Although it was never scientifically proven, many blame The Change on the Second Hycath War and the Hycathae, causing the Hycathae to flee from their homes and find a save haven in the deserts of north-western Africa. With the magic of the Phoenix Stones they created the fertile city of Al-Murooj, also known as the Promised Land.

Present Day East Mercia

The Queendom of East Mercia is a country of the Anglia Isle, located in the middle of the Isle. Its capital city is Nottingham and with a population of 13 million, it is the largest and most populous country of the Isle. Outside the major cities and towns of the Queendom, much of the land is rural, dotted with small villages.

Monarch and politics

The current monarch (in YE 883) of the Queendom is King John II of the Fitzwalters, who have been on the throne since the creation of the Queendom in YE 283. King John rules the country with the support of a council of five Wardens, the heads of the other First Families. Each of these families rule over their own Marcdom as Margraves. Robyn is the head of the second most influential family, the Loxleys, who oversee the Marcdom of Huntingdon. As the head of the family she is the Margrave of Huntingdon, Warden of the Guards and Commander of the East Mercian Army.
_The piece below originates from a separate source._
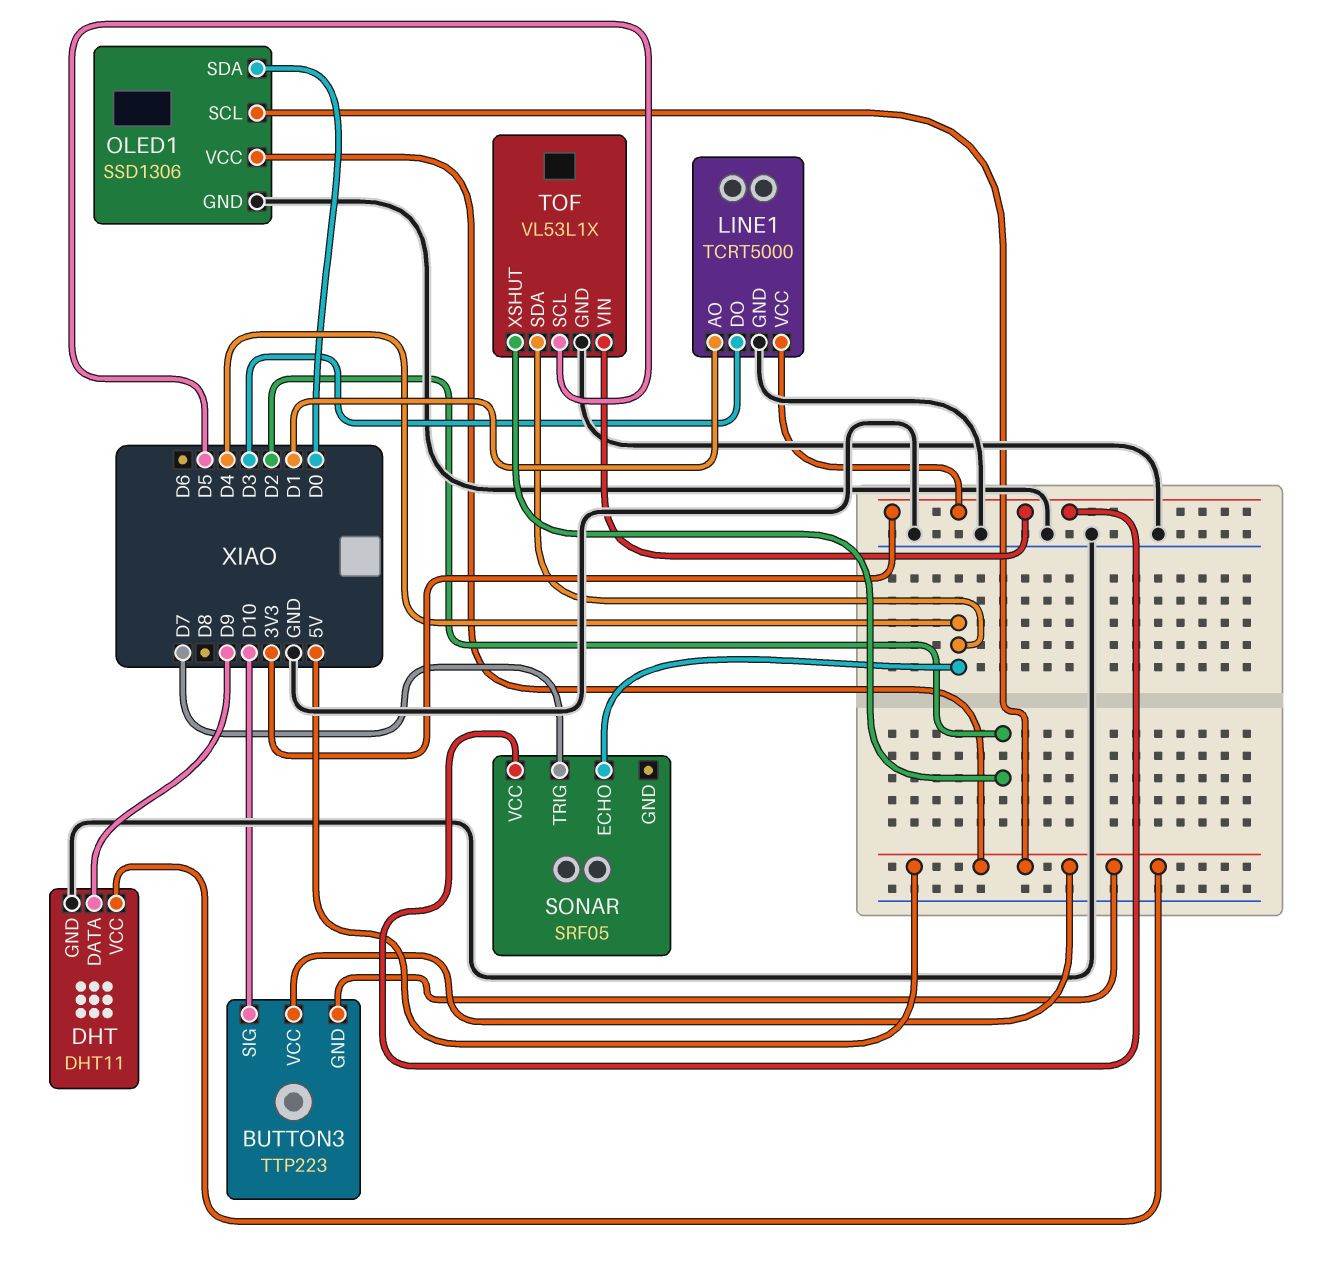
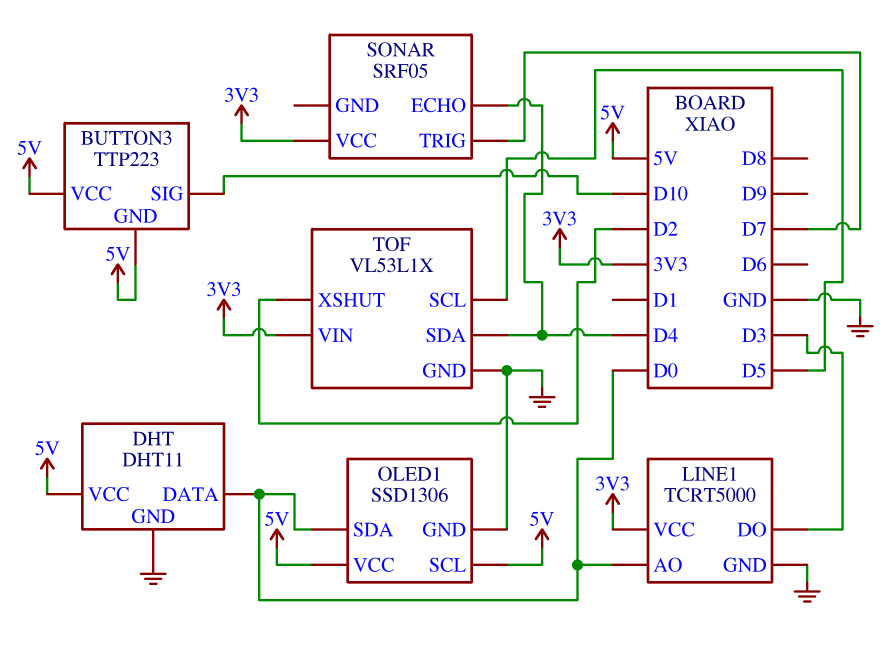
DHT pin DATA: D9 -> D0
LINE1 pin AO: D1 -> D0

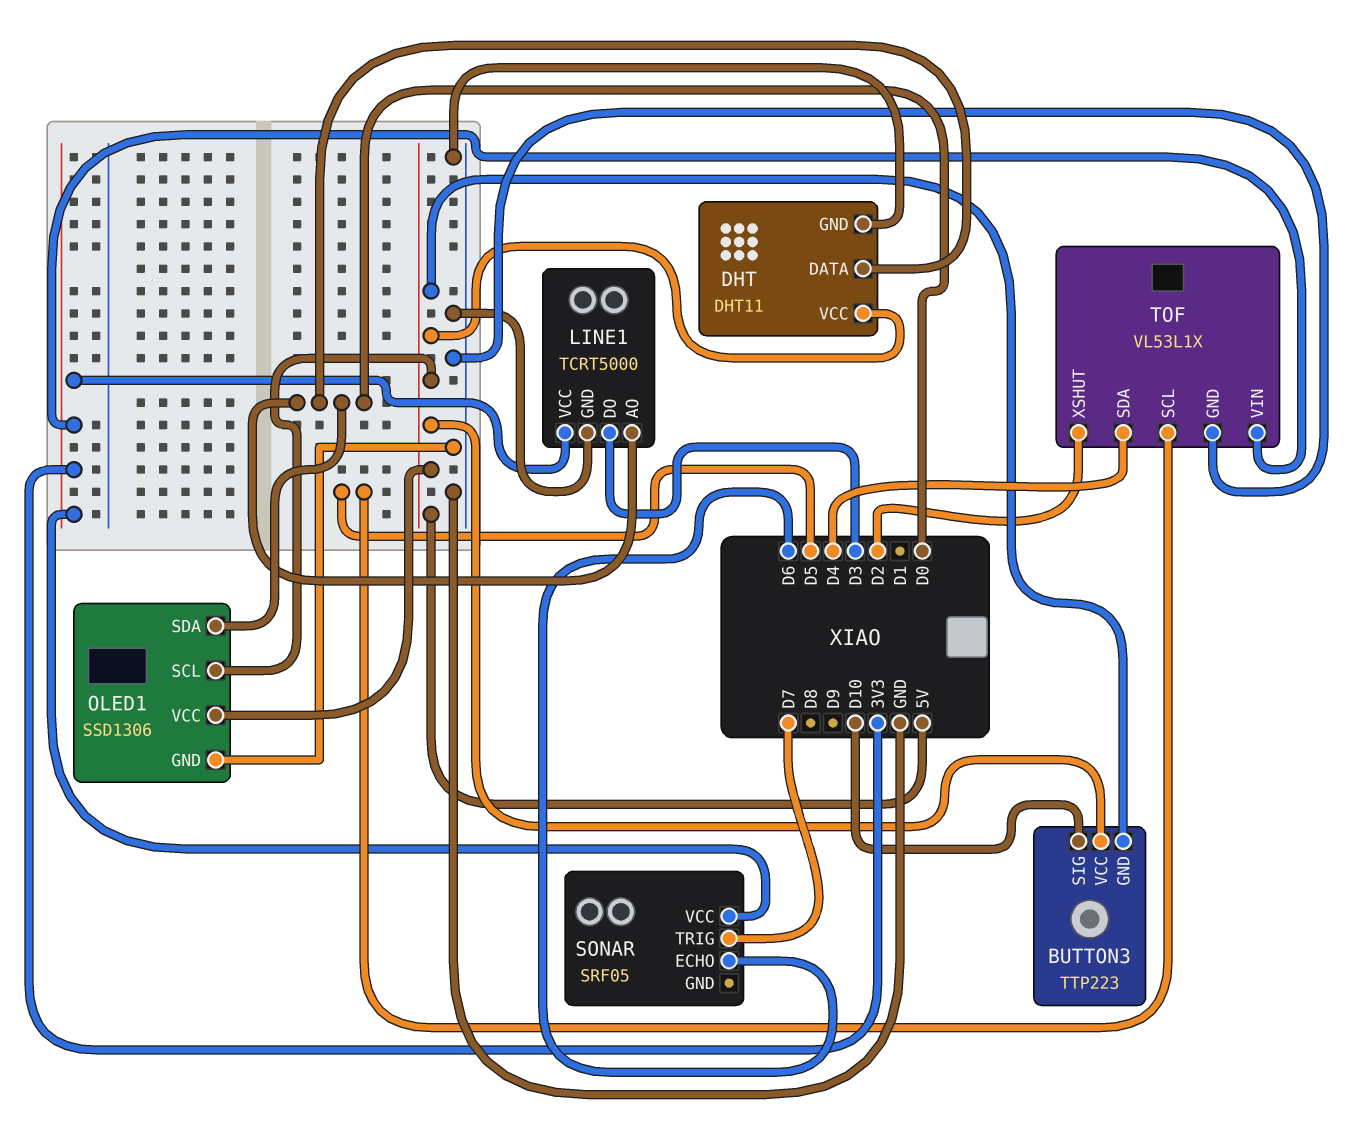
SONAR pin ECHO: D4 -> D6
Nottingham is the capital of the Queendom of East Mercia. It lies on the Isle’s eastern coast, at the confluence of the Rivers Trent and Derwent. Since YE 878, the city has been divided by a huge Wall, creating different living circumstances:

  • Inside the Wall is the Inner Circle: Home to all administrative and government buildings, and Nottingham’s wealthiest citizens. Here, people live in luxury, well paid and well fed despite the ongoing famine. The Sheriff oversees her security forces from The Eye, in its central tower, and armed guards patrol the wall. Recent attacks by Will Scarlett‘s rebels have put the Inner Circle on high alert.
  • Outside the Wall is the Outer Circle: Conditions grow worse the further people live from the wall. Most homes are still habitable, but public services have not been maintained and health care is erratic. Some people are employed inside the wall, but most scrape a living as best they can from the land or through trades. Guards are a constant presence and corporal punishment for minor offences is meted out on the street; serious offences can land culprits in the pits, where they will publicly fight for their lives.
  • Greenwood: Far from the city centre, the abandoned Greenwood industrial complex is the rebels’ secret headquarters. It is also one of many refuges for anyone fleeing the authorities. The buildings may be crumbling and they must steal to survive, but this is also a thriving community where people work together to build a life. Rebel leader Will Scarlett’s bombing campaign is moving too slowly for some, however, and dissension is growing.
Promised Land Campaign

The Change left East Mercia with dwindling resources, but in YE 872, news came of enhanced seeds rumoured to be able to grow in seawater, under the harshest of conditions. Developed by Hycathae in the Mauretanian city of Al-Murooj, also known as The Promised Land, they were exactly what East Mercia needed. But when four years of diplomatic negotiations failed, King Richard IV led an army to Al-Murooj, intending to take the seeds by force. As an officer in the armed forces, Robyn Loxley went with him.

When their siege tactics failed against the self-sufficient city, Richard ordered his army to attack. However, Al-Murooj had the protection of the Red Phoenix and the East Mercians could not overcome its power. The fights were short but brutal, and by the time East Mercia was defeated several weeks later, they had sustained heavy losses. Those not taken hostage returned to Nottingham without Richard and Robyn.